Friday, April 24, 2009

In fact, we haven't seen a decline this rapid since comparable records began in 1955, and probably not since the Great Depression.

TO BE NOTED: From the BBC:

"
Reversion to the extreme

Post categories:

Stephanie Flanders | 12:19 UK time, Friday, 24 April 2009

Today's GDP figures confirm that this recession is already on a par with the downturn of the early 1980s, and quite possibly worse. Taken alongside the bad news on the public finances revealed in the Budget, this may go down as the week that defined Britain's political and economic choices for at least a decade.

Take the GDP numbers first. If this preliminary estimate is right, then the economy was 4.1% smaller at the end of March than it was 12 months earlier. That is worse than anything that happened in the early 1990s recession and equals the decline in the last quarter of 1980.

gdp growth

But the pace of the downturn - 3.5% down in the past six months alone - is actually worse than any equivalent period in the early 1980s. In fact, we haven't seen a decline this rapid since comparable records began in 1955, and probably not since the Great Depression.

This is a preliminary estimate, at an unusually difficult time. The estimates for growth in the production sector are based on data covering just the first two months of the year, and the basis for the service sector estimate is even patchier.

We know that several surveys in the past month or so have suggested that the pace of decline is slowing down. If that is true, this early estimate could be revised up, and the first quarter could mark the worst of the recession, as the CBI and others suggest.

But even if that were the case, we could still have many months of declining GDP to go. And there is nothing to stop the pace of the downturn from speeding back up.

The economy shrank by just 0.3% in the third quarter of 1980, after a 2.6% decline over the previous six months. Everyone thought that the worst was over, and it was. But the economy still shrank by another 1.7% in the two quarters after that.

To state the obvious, these figures make the government's forecast of negative growth of 3.5% in 2009 look very difficult to achieve. The borrowing figures already look set to be revised upwards yet again.

But here's the funny thing - as the nation's economic options have shrunk this week, our political landscape seems to have opened up.

Call it "reversion to the extreme". When the economy was booming, it was common to point out how small the differences between the main parties had become.

The realm of the economically possible during that period now looks positively luxurious: our debt level was fairly low, and stable, and tax revenues were pouring in. But back then, the room for manoeuvre from a political standpoint was perceived to be very small.

Take the 2005 election. On the economy, the great dividing line between the parties back then came down to a difference in spending plans of just £12bn. Yes, you did read that right. The Conservatives planned to increase public spending by £12bn less than Labour over the three years after the election, whereas the Liberal Democrats planned to spend about £12bn more.

That seemed a small number even then. In the week when this year's borrowing figure alone was revised up by £57bn, it sounds like an elaborate practical joke.

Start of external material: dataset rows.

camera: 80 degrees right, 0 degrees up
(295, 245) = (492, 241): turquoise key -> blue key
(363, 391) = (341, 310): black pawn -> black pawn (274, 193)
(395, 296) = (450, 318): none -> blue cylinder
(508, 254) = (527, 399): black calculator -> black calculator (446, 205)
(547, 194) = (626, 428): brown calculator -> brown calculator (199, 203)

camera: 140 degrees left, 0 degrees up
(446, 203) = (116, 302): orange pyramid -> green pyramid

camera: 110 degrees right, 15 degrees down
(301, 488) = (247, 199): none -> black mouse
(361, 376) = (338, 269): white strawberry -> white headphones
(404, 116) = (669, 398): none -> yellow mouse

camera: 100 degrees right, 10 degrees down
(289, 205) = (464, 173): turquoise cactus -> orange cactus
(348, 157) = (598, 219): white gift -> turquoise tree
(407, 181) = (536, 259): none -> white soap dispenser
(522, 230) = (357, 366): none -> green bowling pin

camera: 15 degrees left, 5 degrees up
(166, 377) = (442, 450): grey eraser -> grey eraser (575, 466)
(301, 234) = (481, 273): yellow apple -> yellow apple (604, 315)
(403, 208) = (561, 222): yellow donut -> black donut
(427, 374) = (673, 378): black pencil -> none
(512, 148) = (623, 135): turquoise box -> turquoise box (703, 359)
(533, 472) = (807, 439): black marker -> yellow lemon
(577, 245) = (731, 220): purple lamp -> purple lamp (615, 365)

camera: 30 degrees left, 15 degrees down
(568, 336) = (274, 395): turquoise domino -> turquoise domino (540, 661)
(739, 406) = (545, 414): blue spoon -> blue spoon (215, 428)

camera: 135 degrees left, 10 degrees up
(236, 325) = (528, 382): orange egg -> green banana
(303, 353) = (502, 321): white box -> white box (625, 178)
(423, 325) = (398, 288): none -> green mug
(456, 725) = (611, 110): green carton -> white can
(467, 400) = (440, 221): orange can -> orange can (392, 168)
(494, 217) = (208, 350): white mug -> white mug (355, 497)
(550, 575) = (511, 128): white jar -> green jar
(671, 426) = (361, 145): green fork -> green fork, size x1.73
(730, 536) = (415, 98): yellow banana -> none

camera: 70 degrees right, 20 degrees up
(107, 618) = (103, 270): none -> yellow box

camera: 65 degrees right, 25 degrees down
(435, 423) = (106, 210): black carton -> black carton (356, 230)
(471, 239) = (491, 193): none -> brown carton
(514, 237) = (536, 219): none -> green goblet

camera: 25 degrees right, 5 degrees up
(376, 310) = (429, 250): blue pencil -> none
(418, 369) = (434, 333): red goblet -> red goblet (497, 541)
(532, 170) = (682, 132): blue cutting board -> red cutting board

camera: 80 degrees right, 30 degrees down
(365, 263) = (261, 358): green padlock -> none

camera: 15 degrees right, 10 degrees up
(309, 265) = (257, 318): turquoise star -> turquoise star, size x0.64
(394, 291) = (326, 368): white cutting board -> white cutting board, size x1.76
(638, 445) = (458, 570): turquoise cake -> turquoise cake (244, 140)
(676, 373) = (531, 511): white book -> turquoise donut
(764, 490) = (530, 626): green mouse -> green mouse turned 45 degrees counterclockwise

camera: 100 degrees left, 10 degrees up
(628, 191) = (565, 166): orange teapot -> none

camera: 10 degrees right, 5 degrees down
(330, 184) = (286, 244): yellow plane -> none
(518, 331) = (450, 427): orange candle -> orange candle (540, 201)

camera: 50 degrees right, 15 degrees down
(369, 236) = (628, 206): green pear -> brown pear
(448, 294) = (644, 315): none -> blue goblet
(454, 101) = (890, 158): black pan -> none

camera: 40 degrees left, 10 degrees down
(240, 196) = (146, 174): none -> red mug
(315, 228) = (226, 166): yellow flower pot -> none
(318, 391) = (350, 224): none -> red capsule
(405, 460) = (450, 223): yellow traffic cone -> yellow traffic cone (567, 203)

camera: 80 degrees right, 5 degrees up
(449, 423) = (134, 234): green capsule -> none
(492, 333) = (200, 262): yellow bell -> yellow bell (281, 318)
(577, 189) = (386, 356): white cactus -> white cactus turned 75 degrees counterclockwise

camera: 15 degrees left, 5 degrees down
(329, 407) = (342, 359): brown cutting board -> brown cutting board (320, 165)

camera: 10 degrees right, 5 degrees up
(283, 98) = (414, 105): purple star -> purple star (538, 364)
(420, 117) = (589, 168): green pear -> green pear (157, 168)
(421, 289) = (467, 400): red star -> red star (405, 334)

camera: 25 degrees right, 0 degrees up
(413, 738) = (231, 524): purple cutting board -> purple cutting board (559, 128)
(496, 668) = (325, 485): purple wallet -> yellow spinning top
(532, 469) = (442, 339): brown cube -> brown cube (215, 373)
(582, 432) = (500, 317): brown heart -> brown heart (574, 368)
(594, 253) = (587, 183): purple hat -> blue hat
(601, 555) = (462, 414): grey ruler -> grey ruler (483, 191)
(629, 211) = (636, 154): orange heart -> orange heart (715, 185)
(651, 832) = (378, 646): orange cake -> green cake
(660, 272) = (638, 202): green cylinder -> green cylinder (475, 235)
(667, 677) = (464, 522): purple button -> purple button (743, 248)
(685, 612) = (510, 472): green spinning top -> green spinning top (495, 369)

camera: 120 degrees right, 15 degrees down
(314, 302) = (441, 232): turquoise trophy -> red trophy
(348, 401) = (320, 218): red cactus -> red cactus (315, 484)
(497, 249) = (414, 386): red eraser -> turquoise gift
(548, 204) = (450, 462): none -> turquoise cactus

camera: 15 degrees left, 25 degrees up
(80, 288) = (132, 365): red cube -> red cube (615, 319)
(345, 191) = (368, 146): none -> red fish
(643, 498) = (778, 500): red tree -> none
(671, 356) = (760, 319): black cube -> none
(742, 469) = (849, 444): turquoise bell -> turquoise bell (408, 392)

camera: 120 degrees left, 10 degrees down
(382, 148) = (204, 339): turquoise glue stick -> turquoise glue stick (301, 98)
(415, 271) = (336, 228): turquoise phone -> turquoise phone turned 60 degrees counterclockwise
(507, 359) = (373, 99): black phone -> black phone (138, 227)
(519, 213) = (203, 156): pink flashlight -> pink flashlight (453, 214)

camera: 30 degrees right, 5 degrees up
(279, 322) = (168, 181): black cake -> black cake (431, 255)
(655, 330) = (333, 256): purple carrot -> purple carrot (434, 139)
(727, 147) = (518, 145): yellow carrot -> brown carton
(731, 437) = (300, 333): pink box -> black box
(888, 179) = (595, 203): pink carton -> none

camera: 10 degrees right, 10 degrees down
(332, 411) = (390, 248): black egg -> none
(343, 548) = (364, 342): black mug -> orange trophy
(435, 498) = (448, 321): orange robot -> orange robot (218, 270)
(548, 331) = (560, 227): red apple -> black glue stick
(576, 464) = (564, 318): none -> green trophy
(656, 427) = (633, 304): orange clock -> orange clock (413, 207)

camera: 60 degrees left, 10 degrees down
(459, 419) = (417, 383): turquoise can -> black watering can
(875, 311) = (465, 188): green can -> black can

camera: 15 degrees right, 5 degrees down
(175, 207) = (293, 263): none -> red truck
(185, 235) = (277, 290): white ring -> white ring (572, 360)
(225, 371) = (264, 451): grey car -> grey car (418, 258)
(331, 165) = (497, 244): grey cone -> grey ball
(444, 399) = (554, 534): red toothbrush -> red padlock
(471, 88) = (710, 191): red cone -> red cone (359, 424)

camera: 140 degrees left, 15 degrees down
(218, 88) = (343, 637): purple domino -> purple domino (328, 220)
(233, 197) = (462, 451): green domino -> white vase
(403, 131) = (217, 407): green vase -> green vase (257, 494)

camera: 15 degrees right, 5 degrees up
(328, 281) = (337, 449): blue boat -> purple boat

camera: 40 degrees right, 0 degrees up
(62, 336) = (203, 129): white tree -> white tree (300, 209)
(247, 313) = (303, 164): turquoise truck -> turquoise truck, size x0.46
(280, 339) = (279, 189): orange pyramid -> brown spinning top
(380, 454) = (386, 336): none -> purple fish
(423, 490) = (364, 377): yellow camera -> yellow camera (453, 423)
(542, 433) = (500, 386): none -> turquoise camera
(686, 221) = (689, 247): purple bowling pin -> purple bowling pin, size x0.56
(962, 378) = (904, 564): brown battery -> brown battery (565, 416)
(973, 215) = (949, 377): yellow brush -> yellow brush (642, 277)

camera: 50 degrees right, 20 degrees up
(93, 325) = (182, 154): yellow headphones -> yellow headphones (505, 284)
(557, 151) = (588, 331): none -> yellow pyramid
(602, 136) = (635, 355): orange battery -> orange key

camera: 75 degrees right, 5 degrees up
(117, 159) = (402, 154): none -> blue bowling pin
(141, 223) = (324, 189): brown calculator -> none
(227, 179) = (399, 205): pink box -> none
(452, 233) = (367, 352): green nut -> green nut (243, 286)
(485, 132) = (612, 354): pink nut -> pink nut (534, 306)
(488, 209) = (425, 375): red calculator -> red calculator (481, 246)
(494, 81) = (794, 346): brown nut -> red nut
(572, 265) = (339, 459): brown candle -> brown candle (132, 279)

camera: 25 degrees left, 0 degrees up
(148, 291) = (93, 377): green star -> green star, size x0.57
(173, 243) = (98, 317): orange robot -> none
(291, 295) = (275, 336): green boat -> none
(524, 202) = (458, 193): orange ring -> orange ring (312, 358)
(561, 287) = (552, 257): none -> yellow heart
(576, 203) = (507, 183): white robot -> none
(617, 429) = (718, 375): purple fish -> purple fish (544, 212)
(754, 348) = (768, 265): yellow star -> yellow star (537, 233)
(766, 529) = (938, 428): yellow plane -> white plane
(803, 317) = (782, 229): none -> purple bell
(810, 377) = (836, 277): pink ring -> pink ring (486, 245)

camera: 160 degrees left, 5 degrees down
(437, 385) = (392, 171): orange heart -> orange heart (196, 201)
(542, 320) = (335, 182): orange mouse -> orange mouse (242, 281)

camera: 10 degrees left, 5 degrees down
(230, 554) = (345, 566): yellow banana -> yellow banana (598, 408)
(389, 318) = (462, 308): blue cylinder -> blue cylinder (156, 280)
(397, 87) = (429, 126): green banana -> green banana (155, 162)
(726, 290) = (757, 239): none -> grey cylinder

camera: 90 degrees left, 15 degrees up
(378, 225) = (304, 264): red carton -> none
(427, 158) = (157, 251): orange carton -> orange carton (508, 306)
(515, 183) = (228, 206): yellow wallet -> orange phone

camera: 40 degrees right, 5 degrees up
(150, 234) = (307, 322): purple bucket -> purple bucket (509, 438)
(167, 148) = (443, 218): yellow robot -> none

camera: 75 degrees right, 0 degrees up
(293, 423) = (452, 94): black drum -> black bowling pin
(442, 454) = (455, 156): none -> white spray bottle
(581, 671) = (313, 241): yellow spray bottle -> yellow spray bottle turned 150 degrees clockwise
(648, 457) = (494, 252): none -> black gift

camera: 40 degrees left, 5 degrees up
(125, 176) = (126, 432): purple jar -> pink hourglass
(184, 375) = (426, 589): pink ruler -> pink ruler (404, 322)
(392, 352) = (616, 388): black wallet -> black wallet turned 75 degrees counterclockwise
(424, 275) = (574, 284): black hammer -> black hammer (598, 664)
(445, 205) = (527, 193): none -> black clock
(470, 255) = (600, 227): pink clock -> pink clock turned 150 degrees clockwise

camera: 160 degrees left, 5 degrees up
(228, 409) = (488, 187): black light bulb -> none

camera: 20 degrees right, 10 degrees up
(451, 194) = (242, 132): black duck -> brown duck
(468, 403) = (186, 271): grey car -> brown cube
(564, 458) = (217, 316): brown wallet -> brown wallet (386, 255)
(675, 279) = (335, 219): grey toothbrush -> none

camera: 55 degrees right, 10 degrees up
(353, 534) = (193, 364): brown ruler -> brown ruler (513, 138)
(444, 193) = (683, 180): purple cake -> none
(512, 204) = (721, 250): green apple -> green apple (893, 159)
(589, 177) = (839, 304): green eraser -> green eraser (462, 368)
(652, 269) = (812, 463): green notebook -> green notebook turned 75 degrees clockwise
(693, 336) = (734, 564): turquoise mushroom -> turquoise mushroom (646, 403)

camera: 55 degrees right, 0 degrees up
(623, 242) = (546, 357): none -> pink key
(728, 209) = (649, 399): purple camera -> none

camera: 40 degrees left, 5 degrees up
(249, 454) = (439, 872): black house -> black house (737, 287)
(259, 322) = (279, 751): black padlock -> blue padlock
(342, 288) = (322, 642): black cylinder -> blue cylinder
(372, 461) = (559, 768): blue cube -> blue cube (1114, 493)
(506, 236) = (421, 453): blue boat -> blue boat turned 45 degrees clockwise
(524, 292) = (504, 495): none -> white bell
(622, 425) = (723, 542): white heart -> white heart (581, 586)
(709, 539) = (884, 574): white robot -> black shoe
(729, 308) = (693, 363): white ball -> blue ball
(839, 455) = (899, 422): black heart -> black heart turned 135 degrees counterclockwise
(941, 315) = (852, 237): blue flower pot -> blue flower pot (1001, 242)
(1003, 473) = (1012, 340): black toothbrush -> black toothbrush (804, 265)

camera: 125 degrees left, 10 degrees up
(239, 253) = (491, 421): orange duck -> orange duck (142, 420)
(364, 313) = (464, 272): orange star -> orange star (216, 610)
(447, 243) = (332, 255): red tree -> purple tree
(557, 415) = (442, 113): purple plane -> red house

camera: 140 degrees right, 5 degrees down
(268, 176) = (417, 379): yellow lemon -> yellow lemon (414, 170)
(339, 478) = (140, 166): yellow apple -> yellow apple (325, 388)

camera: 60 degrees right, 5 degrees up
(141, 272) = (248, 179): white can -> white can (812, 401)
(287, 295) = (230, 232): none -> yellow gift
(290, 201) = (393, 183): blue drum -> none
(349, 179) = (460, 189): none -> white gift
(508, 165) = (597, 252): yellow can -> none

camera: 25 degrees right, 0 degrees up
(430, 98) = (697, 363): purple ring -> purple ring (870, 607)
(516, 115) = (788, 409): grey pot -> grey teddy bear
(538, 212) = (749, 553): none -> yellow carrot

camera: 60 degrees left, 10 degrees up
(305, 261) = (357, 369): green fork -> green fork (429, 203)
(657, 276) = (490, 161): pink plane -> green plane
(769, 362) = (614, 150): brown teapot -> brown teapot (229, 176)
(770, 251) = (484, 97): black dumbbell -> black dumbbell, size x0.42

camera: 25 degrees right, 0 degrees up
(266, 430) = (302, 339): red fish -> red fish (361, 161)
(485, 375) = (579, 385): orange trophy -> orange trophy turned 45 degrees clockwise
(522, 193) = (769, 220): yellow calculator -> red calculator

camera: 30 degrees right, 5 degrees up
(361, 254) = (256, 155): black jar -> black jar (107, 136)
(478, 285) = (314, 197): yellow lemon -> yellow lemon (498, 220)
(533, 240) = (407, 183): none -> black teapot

There are now no good economic options available to a British chancellor. Indeed, with borrowing at this level, there aren't many options at all. Yet listen to the politicians and you would think the opposite.

Suddenly, Labour seems to think it can win support by taxing the rich, after more than 15 years when it was convinced that any such talk would scare voters away.

Likewise, the Conservatives, privately at least, think that the sense of crisis is such that they will be able to pose hard spending choices to the electorate which would have been unthinkable even one year ago.

There's a lot of this story still to play out, on the economy, the budget and everything else. But already the political economy of Britain has been turned on its head."